HANFORD – If your crying child has an earache after you and your family walk out of the new Hanford Costco, there may eventually be a walk-in clinic you can go to just a few doors away.
Adventist Health wants to put a rural health clinic in the new shopping center.
Randy Dodd, vice president of business development for Adventist Health Central California, announced the health care network's intentions at a joint Hanford City Council/Hanford Planning Commission meeting Wednesday night.
Dodd requested, and received, a change in Hanford's proposed zoning ordinance update to allow for a health clinic in the shopping center, which is designated as a regional commercial zone.

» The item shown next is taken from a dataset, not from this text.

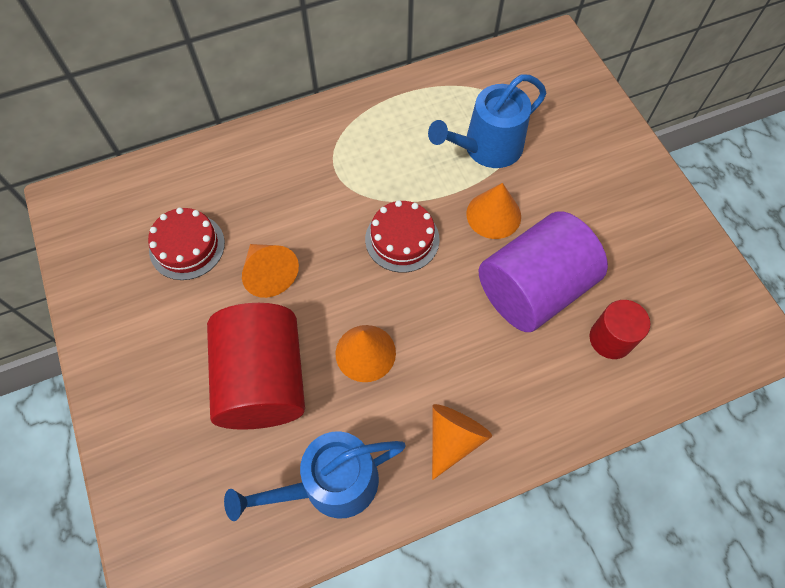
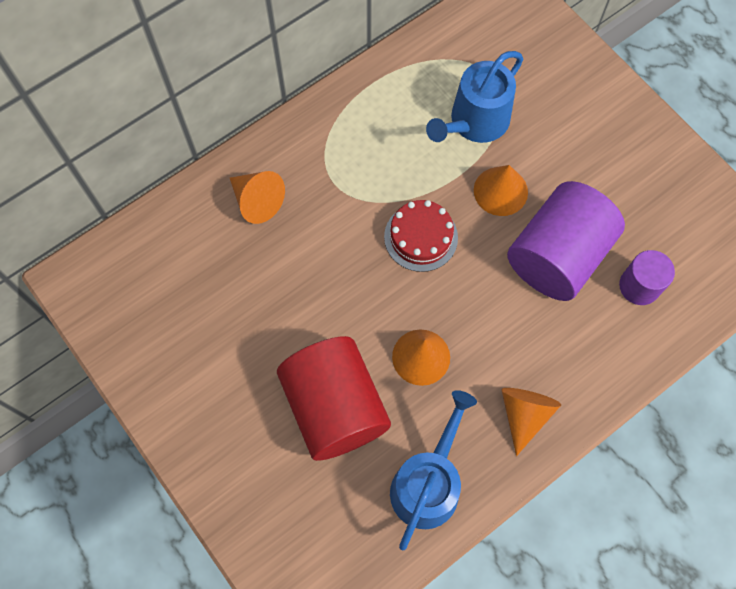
camera: 15 degrees left, 5 degrees up
red cake [148,208,225,280] -> none
blue watering can [224,431,406,521] -> blue watering can turned 150 degrees clockwise [390,390,477,551]
orange cone [242,244,299,298] -> orange cone moved to [230,171,285,224]
red cylinder [590,300,650,359] -> purple cylinder [619,250,675,305]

Under current zoning, the clinic wouldn't be allowed at the location.
The proposed update hasn't been adopted yet. It still has to go through a public hearing process before it goes to the City Council for a final vote.
In an interview, Dodd called the Costco center "an important location for us."
Dodd said the center presents an opportunity for Adventist to put a new rural health clinic in the Hanford/Lemoore area.
Dodd said that the rural health clinic designation is important because it increases reimbursement rates, particularly for the increased number of Medi-Cal patients in the wake of the Affordable Care Act.
The landmark health care law expanded Medi-Cal eligibility in California.
Dodd said the number of Medi-Cal patients has increased 10 percent to 12 percent under the new law.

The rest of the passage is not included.